Problem to solve.
Below are the records. Retype exactly the lines between the lines holding "List GPA unloads" and "[**postGpaorders()**](GPAOrdersApi.md#postGpaorders) | **POST**", inclusive.

Saved entries:

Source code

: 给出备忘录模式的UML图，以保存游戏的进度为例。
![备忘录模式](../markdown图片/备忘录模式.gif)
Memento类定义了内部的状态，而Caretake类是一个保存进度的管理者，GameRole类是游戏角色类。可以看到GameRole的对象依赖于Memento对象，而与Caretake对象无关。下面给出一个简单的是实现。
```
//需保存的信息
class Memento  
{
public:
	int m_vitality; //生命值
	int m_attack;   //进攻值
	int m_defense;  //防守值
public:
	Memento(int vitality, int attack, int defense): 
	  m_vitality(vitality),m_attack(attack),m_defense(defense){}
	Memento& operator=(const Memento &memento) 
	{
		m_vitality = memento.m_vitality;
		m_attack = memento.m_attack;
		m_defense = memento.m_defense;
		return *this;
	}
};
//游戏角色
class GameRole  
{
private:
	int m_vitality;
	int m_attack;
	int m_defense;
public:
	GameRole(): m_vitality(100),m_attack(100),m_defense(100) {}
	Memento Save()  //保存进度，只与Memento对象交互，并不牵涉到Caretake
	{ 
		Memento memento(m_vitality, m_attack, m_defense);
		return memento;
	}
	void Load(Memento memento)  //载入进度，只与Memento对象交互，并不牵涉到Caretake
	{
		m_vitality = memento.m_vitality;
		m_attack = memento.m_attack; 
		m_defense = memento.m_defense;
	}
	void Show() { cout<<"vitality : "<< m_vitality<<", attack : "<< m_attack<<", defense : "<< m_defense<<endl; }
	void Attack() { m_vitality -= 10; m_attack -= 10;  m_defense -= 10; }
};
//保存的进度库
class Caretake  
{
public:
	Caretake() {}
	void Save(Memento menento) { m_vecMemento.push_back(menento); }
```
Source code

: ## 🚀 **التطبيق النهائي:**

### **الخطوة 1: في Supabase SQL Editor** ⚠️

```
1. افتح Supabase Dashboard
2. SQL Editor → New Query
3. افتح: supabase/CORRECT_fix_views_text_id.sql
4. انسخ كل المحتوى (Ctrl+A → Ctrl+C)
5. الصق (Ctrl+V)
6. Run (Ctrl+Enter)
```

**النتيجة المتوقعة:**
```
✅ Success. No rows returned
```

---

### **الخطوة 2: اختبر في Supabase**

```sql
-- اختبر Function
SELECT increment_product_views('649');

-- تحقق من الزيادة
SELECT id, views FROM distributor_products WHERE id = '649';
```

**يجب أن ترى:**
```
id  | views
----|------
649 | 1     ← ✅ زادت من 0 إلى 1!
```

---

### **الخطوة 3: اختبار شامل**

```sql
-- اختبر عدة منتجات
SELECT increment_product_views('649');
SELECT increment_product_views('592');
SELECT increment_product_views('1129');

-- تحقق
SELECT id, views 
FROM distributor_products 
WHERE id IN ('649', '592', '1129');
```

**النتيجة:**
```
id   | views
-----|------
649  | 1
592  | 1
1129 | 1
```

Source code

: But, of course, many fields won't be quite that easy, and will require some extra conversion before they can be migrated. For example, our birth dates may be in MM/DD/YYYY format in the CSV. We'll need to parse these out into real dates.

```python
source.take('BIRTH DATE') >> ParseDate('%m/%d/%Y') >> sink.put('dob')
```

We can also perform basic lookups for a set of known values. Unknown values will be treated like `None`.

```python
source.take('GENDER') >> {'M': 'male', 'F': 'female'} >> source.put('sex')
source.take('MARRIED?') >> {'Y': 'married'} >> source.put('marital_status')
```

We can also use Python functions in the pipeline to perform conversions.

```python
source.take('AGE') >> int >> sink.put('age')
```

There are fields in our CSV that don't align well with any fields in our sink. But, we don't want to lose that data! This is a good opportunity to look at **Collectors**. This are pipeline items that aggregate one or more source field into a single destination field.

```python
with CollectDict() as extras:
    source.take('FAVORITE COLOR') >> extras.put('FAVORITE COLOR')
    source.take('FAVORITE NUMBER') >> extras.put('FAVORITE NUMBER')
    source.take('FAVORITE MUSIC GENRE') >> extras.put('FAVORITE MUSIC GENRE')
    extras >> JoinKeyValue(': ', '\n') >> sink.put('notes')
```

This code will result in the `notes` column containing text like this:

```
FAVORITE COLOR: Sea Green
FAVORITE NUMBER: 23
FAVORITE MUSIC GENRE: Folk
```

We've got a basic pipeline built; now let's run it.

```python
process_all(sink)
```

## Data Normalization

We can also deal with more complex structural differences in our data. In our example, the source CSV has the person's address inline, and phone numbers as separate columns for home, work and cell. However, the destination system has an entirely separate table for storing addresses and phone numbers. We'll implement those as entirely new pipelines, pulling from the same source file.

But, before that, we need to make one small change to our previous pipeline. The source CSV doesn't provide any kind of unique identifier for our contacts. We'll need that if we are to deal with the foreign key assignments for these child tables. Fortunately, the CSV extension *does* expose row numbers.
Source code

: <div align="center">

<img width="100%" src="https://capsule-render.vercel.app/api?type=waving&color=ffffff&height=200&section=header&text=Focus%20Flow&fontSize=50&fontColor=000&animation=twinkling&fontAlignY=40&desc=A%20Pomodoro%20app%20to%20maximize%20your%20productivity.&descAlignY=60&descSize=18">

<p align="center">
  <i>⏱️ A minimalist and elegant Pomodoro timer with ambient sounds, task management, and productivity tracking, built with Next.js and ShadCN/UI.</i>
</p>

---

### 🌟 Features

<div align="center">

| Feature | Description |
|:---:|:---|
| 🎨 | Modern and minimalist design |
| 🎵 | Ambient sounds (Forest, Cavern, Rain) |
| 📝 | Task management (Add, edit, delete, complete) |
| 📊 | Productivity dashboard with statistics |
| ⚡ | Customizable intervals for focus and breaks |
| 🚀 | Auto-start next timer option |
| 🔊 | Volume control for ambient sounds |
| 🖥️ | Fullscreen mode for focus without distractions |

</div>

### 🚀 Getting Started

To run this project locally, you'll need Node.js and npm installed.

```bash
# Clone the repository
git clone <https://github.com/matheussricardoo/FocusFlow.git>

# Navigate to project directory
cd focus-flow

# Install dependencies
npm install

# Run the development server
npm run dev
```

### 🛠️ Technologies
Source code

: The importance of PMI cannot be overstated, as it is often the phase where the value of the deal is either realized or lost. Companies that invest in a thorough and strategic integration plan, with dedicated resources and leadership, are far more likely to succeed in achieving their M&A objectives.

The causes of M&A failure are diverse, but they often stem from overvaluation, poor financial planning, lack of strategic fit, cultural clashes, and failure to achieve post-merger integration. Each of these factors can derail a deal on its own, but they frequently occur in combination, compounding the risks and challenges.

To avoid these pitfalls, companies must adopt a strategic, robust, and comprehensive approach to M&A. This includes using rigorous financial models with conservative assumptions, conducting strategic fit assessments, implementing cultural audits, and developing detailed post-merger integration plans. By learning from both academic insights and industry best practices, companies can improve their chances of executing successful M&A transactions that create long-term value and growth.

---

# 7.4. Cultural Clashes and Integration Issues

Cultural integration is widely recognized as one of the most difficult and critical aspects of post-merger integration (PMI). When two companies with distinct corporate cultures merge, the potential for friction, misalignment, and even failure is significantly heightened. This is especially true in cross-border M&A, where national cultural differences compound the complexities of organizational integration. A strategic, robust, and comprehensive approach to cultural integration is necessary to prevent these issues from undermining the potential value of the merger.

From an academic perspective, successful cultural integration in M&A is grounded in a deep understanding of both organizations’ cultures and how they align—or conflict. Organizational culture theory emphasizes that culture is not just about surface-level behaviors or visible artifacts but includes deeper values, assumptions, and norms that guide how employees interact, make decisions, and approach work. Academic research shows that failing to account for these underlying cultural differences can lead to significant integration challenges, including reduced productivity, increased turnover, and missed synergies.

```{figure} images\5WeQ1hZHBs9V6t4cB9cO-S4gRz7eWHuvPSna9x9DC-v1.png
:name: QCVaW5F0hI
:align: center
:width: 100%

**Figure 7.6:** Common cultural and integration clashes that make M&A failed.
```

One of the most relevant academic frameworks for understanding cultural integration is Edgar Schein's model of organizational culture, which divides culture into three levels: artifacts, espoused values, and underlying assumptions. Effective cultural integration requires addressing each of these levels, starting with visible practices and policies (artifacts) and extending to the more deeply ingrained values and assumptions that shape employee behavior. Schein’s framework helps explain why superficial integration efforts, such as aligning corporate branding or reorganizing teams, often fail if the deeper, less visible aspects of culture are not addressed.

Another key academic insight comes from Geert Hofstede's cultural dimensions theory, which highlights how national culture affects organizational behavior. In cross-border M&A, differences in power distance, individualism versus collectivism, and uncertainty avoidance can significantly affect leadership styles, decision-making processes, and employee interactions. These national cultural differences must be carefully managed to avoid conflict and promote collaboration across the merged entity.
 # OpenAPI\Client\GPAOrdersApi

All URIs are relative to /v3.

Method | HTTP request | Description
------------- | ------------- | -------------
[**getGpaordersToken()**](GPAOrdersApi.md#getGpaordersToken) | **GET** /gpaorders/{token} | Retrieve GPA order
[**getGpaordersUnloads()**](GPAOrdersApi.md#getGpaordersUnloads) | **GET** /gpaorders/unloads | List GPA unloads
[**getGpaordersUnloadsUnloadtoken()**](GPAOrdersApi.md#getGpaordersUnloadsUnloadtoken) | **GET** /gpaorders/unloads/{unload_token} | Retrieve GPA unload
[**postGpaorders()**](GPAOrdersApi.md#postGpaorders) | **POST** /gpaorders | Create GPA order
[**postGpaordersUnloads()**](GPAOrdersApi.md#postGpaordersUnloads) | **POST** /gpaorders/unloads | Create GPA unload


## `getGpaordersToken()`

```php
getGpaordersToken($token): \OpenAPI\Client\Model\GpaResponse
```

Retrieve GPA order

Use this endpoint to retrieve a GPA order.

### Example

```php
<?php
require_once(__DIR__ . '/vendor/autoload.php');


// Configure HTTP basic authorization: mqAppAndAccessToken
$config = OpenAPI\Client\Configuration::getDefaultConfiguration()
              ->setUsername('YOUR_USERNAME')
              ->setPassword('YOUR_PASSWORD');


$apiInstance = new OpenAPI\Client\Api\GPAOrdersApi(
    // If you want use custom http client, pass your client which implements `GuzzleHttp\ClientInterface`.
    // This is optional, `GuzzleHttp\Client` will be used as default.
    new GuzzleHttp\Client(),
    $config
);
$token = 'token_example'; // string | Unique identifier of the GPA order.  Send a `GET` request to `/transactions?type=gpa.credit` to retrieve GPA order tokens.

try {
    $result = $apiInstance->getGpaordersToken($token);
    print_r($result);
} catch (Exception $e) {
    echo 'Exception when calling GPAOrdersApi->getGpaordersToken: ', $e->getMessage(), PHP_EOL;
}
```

Written solution.
[**getGpaordersUnloads()**](GPAOrdersApi.md#getGpaordersUnloads) | **GET** /gpaorders/unloads | List GPA unloads
[**getGpaordersUnloadsUnloadtoken()**](GPAOrdersApi.md#getGpaordersUnloadsUnloadtoken) | **GET** /gpaorders/unloads/{unload_token} | Retrieve GPA unload
[**postGpaorders()**](GPAOrdersApi.md#postGpaorders) | **POST** /gpaorders | Create GPA order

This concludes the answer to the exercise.